Espavento de flor.

Um espavento me toma sempre que recebo flor. Filho igual da boa surpresa e da antecipação do que é imparável e há de pior, esse sentimento me serve, se para qualquer coisa boa, como a labareda que acende meu semblante e regala, àquele que me presenteou, genuína reação. De tudo, esforço meu, só a alegria ele decifra. Creio não estar aqui falando de algo assim tão singular. Pode ser, ainda, que esse espavento seja comum a muita gente e, se bem me lembro, cheguei a vê-lo retratado em um filme desses sem fala. A moça, recebendo flor de seu "bem-me-quer", lança-se aos seus braços, lamuriosa, e questiona em tela negra: "Ó, céus! Por que a matou por mim?!" A resposta está na pergunta mesma, mas não serve para aplacar, da moça, a sombra do dissabor — supondo ser a pergunta uma memória que fielmente atribuo à personagem, e não um mero reflexo das deliberações que esse modo de ser presenteada me suscitam.

Não que eu deseje não mais receber flores. Honestamente, morram quantas forem necessárias para que ele venha até a mim, todo feito em podência de doar amor, inquilino etéreo do imo peito, por detê-lo encerrado, ornado sobre o que há de mais belo, cá, bem fora e bem corpóreo; mas que seja mesmo necessário que morram... não, não deixará de entristecer-me. Mal se avistou as pétalas, lá vem ela, que a tudo se sobrepõe, determinando o fim do entusiasmo: "Dentro em pouco, acabará!" Estabeleço, contudo: este não é um tratado de amor e luto a toda flor apanhada; é tão somente às que me deu. Que estas suas, minhas flores não vivam para sempre, eis a sola razão de ser da elegia.
==================================================
*Exercício A*: No trecho para leitura, qual pergunta a moça do filme sem fala faz em tela negra ao receber flor?
==================================================
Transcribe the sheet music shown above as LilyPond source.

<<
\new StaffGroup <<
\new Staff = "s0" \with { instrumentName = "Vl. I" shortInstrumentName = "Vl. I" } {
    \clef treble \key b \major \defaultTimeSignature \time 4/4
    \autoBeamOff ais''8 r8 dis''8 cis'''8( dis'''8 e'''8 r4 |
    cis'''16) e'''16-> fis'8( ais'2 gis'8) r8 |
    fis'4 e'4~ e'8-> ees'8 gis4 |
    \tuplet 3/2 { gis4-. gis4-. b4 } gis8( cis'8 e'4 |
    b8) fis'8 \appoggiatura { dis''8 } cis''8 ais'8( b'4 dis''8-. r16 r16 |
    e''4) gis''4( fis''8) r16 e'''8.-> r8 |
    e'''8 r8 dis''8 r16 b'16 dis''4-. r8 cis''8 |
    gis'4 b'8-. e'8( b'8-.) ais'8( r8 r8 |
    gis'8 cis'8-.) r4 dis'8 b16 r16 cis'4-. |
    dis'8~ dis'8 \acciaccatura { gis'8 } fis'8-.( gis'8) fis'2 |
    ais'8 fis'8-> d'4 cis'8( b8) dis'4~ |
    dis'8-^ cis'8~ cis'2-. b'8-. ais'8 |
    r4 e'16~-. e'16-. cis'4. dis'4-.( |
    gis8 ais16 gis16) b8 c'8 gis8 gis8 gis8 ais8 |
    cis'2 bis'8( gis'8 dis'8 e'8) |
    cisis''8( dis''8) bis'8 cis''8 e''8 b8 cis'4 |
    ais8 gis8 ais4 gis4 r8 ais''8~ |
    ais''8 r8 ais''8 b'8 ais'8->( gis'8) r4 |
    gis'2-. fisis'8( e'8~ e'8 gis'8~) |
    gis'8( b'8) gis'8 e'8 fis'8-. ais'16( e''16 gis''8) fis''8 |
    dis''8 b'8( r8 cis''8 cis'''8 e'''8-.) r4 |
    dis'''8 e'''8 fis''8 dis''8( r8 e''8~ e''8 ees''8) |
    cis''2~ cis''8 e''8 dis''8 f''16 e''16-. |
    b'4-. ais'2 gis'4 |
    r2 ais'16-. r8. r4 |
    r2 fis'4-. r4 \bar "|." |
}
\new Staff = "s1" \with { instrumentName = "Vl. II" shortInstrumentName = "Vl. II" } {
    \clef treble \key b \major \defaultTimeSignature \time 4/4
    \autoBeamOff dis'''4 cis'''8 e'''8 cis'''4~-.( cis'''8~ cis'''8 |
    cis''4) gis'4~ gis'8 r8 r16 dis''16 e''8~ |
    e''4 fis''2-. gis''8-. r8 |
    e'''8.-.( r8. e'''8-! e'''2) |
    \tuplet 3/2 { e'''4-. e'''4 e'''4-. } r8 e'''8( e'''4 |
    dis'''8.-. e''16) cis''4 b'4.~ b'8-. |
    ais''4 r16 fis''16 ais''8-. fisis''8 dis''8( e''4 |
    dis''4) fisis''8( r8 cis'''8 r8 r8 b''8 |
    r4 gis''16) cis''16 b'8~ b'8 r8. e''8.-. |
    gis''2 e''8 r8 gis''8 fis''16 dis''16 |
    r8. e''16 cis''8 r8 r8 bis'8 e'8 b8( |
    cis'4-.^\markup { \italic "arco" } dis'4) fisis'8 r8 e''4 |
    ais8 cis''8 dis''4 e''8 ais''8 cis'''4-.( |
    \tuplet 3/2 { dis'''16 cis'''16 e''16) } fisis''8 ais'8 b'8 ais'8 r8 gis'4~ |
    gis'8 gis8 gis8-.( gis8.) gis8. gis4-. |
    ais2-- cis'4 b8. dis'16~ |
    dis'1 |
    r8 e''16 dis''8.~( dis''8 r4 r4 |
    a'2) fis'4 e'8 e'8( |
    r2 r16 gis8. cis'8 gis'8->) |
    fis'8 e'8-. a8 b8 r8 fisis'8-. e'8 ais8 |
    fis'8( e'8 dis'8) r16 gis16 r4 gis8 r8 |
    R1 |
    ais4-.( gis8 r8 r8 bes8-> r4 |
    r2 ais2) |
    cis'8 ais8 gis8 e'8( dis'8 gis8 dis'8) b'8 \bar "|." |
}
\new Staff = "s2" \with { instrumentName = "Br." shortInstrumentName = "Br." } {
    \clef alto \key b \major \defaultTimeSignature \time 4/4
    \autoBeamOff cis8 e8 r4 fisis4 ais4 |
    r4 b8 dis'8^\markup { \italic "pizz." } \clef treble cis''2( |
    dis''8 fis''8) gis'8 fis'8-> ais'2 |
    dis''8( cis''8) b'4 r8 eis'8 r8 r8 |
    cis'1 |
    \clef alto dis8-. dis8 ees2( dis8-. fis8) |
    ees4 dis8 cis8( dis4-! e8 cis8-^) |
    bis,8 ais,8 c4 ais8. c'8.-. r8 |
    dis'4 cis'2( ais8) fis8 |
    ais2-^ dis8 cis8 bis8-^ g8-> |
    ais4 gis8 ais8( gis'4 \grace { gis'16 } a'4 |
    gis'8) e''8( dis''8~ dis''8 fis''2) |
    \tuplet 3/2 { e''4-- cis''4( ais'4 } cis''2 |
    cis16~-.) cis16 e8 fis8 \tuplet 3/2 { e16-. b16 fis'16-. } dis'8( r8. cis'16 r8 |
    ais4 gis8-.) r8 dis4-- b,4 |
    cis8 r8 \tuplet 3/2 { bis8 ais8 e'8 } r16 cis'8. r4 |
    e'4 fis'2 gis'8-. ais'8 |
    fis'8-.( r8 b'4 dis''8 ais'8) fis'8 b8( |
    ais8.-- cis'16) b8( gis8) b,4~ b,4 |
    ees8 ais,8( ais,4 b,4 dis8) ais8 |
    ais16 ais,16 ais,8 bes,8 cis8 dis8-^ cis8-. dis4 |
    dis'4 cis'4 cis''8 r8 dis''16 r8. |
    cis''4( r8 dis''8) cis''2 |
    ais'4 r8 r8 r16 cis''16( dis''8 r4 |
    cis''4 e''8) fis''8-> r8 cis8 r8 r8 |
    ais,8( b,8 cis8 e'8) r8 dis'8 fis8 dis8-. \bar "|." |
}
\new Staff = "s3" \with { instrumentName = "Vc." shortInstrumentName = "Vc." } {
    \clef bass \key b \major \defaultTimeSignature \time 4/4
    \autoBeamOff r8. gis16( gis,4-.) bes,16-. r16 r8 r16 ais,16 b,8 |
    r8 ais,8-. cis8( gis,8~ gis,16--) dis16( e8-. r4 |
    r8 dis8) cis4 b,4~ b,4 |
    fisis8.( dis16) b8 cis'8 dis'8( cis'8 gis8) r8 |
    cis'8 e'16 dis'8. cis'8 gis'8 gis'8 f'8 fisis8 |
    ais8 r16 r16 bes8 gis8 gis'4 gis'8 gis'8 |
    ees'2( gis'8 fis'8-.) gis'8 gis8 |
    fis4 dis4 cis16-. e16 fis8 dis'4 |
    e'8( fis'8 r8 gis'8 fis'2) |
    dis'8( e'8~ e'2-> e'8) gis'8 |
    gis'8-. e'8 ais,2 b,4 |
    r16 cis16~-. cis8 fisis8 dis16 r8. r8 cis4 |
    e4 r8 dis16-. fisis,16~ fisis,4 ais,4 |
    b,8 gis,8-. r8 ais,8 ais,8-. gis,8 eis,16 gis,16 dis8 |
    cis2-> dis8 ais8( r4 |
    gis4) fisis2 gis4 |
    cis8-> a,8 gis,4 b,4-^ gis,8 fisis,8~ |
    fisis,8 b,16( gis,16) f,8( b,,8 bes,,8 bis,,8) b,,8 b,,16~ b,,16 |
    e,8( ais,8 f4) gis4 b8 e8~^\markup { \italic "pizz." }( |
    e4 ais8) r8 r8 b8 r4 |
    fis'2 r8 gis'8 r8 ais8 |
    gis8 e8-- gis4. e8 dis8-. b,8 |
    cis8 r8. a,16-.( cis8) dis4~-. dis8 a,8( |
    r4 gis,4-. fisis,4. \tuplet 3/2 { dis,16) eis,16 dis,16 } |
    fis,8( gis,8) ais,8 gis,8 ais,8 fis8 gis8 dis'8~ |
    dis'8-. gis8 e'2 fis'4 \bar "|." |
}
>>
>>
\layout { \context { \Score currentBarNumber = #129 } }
==================================================
*Exercício B*: Reúna todas as linhas dos registros que contêm a palavra "major", levando em conta a distinção entre maiúsculas e minúsculas.

*Resposta completa A*: "Ó, céus! Por que a matou por mim?!"

*Resposta completa B*:
    \clef treble \key b \major \defaultTimeSignature \time 4/4
    \clef treble \key b \major \defaultTimeSignature \time 4/4
    \clef alto \key b \major \defaultTimeSignature \time 4/4
    \clef bass \key b \major \defaultTimeSignature \time 4/4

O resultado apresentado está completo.